WORK TO COMPLETE => From the entries that follow, copy each line in which "just" appears.

─── RECORDS SUPPLIED

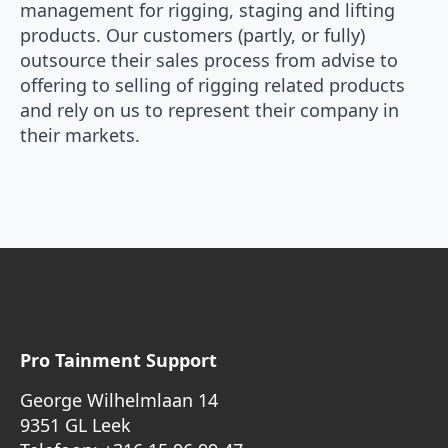
management for rigging, staging and lifting
products. Our customers (partly, or fully)
outsource their sales process from advise to
offering to selling of rigging related products
and rely on us to represent their company in
their markets.
Pro Tainment Support
George Wilhelmlaan 14
9351 GL Leek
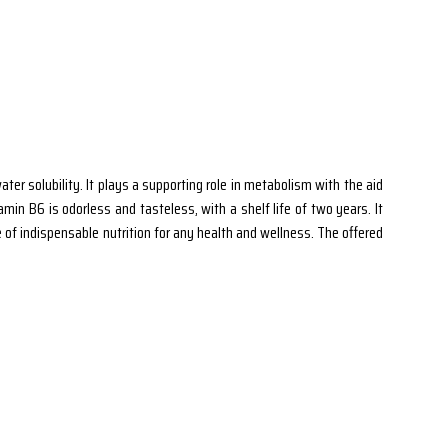
ter solubility. It plays a supporting role in metabolism with the aid
amin B6 is odorless and tasteless, with a shelf life of two years. It
e of indispensable nutrition for any health and wellness. The offered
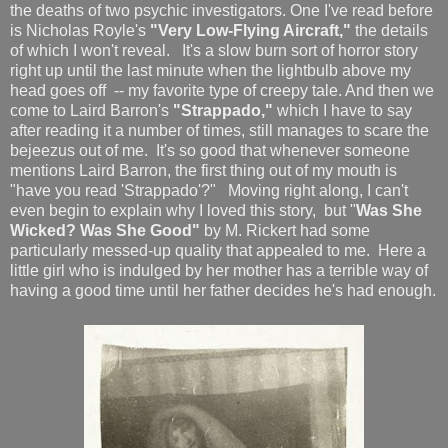
the deaths of two psychic investigators. One I've read before
is Nicholas Royle's
"Very Low-Flying Aircraft,"
the details
of which I won't reveal. It's a slow burn sort of horror story
right up until the last minute when the lightbulb above my
head goes off -- my favorite type of creepy tale. And then we
come to Laird Barron's
"Strappado,"
which I have to say
after reading it a number of times, still manages to scare the
bejeezus out of me. It's so good that whenever someone
mentions Laird Barron, the first thing out of my mouth is
"have you read 'Strappado'?" Moving right along, I can't
even begin to explain why I loved this story, but "
Was She
Wicked? Was She Good"
by M. Rickert had some
particularly messed-up quality that appealed to me. Here a
little girl who is indulged by her mother has a terrible way of
having a good time until her father decides he's had enough.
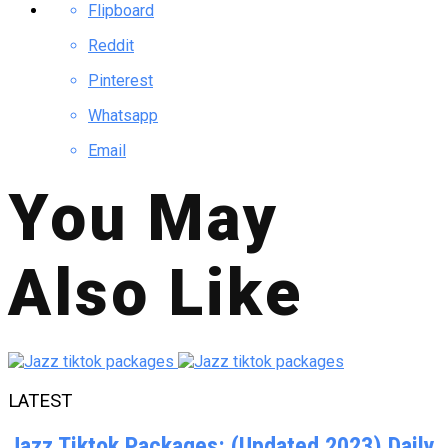
Flipboard
Reddit
Pinterest
Whatsapp
Email
You May
Also Like
LATEST
Jazz Tiktok Packages: (Updated 2023) Daily,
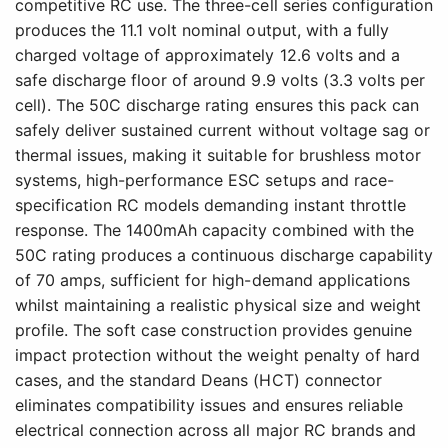
competitive RC use. The three-cell series configuration
produces the 11.1 volt nominal output, with a fully
charged voltage of approximately 12.6 volts and a
safe discharge floor of around 9.9 volts (3.3 volts per
cell). The 50C discharge rating ensures this pack can
safely deliver sustained current without voltage sag or
thermal issues, making it suitable for brushless motor
systems, high-performance ESC setups and race-
specification RC models demanding instant throttle
response. The 1400mAh capacity combined with the
50C rating produces a continuous discharge capability
of 70 amps, sufficient for high-demand applications
whilst maintaining a realistic physical size and weight
profile. The soft case construction provides genuine
impact protection without the weight penalty of hard
cases, and the standard Deans (HCT) connector
eliminates compatibility issues and ensures reliable
electrical connection across all major RC brands and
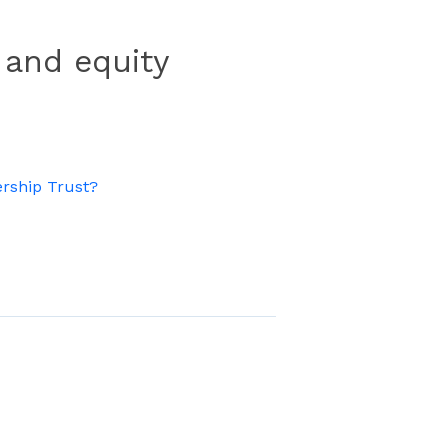
 and equity
rship Trust?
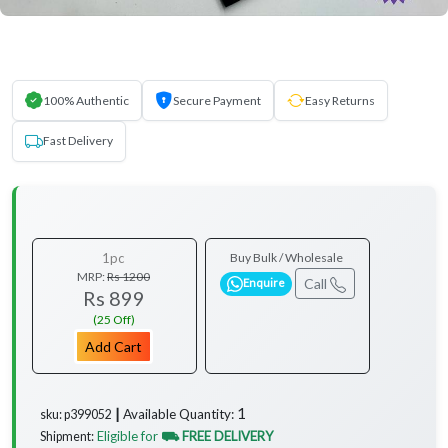
100% Authentic
Secure Payment
Easy Returns
Fast Delivery
1pc
Buy Bulk / Wholesale
MRP:
Rs 1200
Call
Enquire
Rs 899
(25 Off)
Add Cart
1
Available Quantity:
sku: p399052 ┃
Eligible for
⛟ FREE DELIVERY
Shipment:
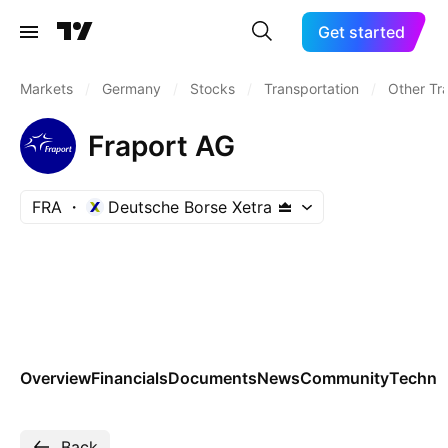
Get started
Markets
/
Germany
/
Stocks
/
Transportation
/
Other Tr
Fraport AG
FRA
Deutsche Borse Xetra
Overview
Financials
Documents
News
Community
Technic
Back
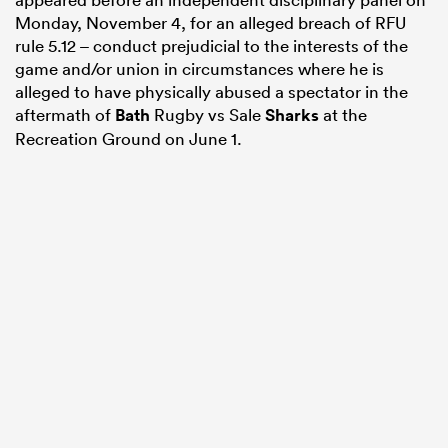
Monday, November 4, for an alleged breach of RFU
rule 5.12 – conduct prejudicial to the interests of the
game and/or union in circumstances where he is
alleged to have physically abused a spectator in the
aftermath of
Bath
Rugby vs Sale
Sharks
at the
Recreation Ground on June 1.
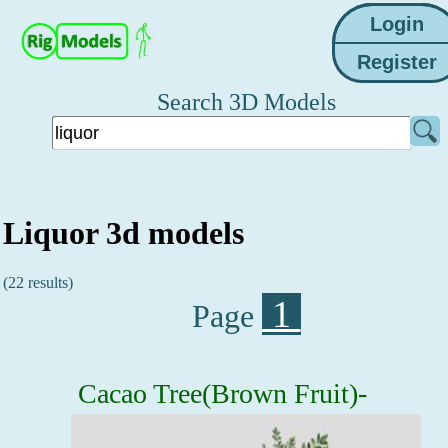
Search 3D Models
Liquor 3d models
(22 results)
1
Page
Cacao Tree(Brown Fruit)-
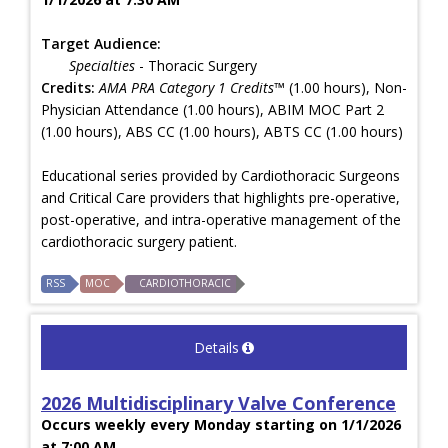
Target Audience:
Specialties
- Thoracic Surgery
Credits:
AMA PRA Category 1 Credits™
(1.00 hours), Non-
Physician Attendance (1.00 hours), ABIM MOC Part 2
(1.00 hours), ABS CC (1.00 hours), ABTS CC (1.00 hours)
Educational series provided by Cardiothoracic Surgeons
and Critical Care providers that highlights pre-operative,
post-operative, and intra-operative management of the
cardiothoracic surgery patient.
RSS
MOC
CARDIOTHORACIC
Details
2026 Multidisciplinary Valve Conference
Occurs weekly every Monday starting on 1/1/2026
at 7:00 AM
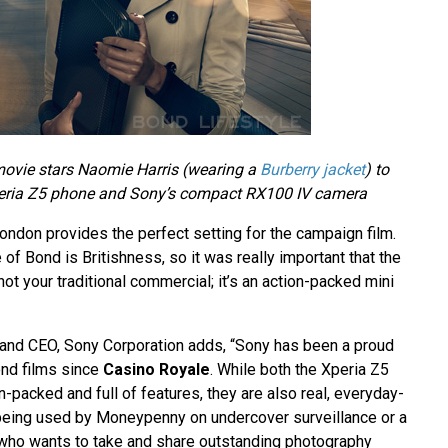
movie stars Naomie Harris (wearing a
Burberry jacket
) to
eria Z5 phone and Sony’s compact RX100 IV camera
ondon provides the perfect setting for the campaign film.
e of Bond is Britishness, so it was really important that the
not your traditional commercial; it’s an action-packed mini
 and CEO, Sony Corporation adds, “Sony has been a proud
ond films since
Casino Royale
. While both the Xperia Z5
-packed and full of features, they are also real, everyday-
being used by Moneypenny on undercover surveillance or a
who wants to take and share outstanding photography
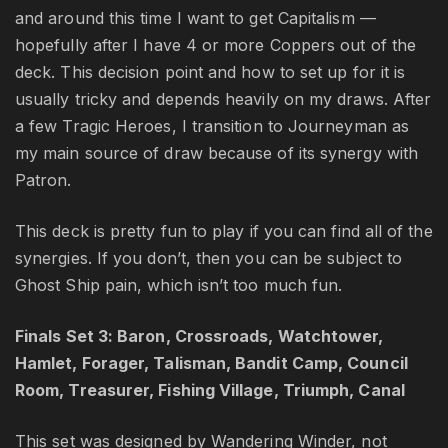
and around this time I want to get Capitalism —
hopefully after I have 4 or more Coppers out of the
deck. This decision point and how to set up for it is
usually tricky and depends heavily on my draws. After
a few Tragic Heroes, I transition to Journeyman as
my main source of draw because of its synergy with
Patron.
This deck is pretty fun to play if you can find all of the
synergies. If you don’t, then you can be subject to
Ghost Ship pain, which isn’t too much fun.
Finals Set 3: Baron, Crossroads, Watchtower,
Hamlet, Forager, Talisman, Bandit Camp, Council
Room, Treasurer, Fishing Village, Triumph, Canal
This set was designed by Wandering Winder, not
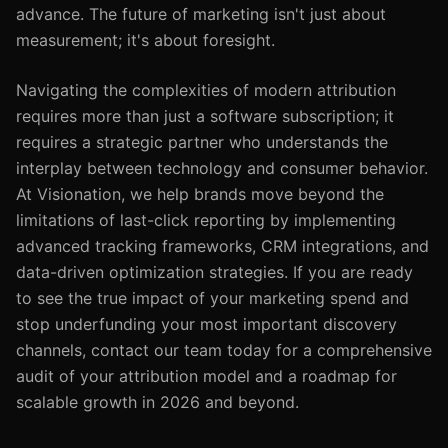
advance. The future of marketing isn't just about
measurement; it's about foresight.
Navigating the complexities of modern attribution
requires more than just a software subscription; it
requires a strategic partner who understands the
interplay between technology and consumer behavior.
At Visionation, we help brands move beyond the
limitations of last-click reporting by implementing
advanced tracking frameworks, CRM integrations, and
data-driven optimization strategies. If you are ready
to see the true impact of your marketing spend and
stop underfunding your most important discovery
channels, contact our team today for a comprehensive
audit of your attribution model and a roadmap for
scalable growth in 2026 and beyond.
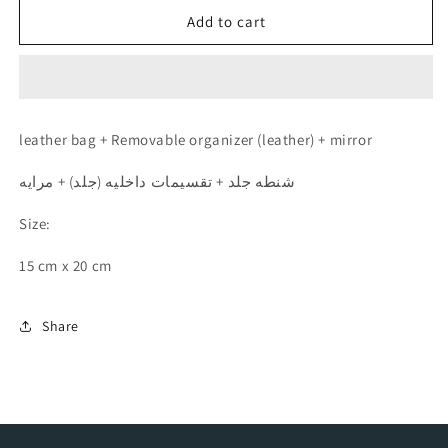
for
for
Travel
Travel
Add to cart
Kit
Kit
(Burgundy
(Burgundy
-
-
عنابي)
عنابي)
leather bag + Removable organizer (leather) + mirror
شنطه جلد + تقسيمات داخليه (جلد) + مرايه
Size:
15 cm x 20 cm
Share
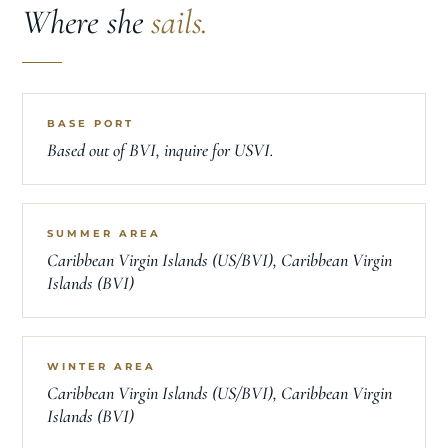
Where she
sails.
BASE PORT
Based out of BVI, inquire for USVI.
SUMMER AREA
Caribbean Virgin Islands (US/BVI), Caribbean Virgin
Islands (BVI)
WINTER AREA
Caribbean Virgin Islands (US/BVI), Caribbean Virgin
Islands (BVI)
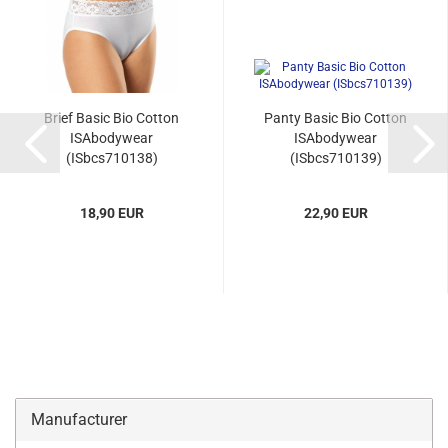
Brief Basic Bio Cotton
Panty Basic Bio Cotton
ISAbodywear
ISAbodywear
(ISbcs710138)
(ISbcs710139)
18,90 EUR
22,90 EUR
Manufacturer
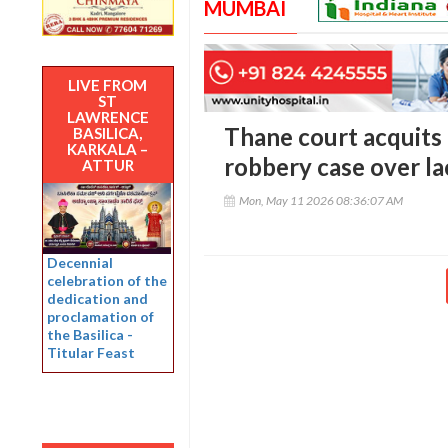
MUMBAI
LIVE FROM
ST
LAWRENCE
Thane court acquit
BASILICA,
KARKALA –
robbery case over la
ATTUR
Mon, May 11 2026 08:36:07 AM
Decennial
celebration of the
dedication and
proclamation of
the Basilica -
Titular Feast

──────

OUTPUT FOR THIS TASK =>
advance. The future of marketing isn't just about
requires more than just a software subscription; it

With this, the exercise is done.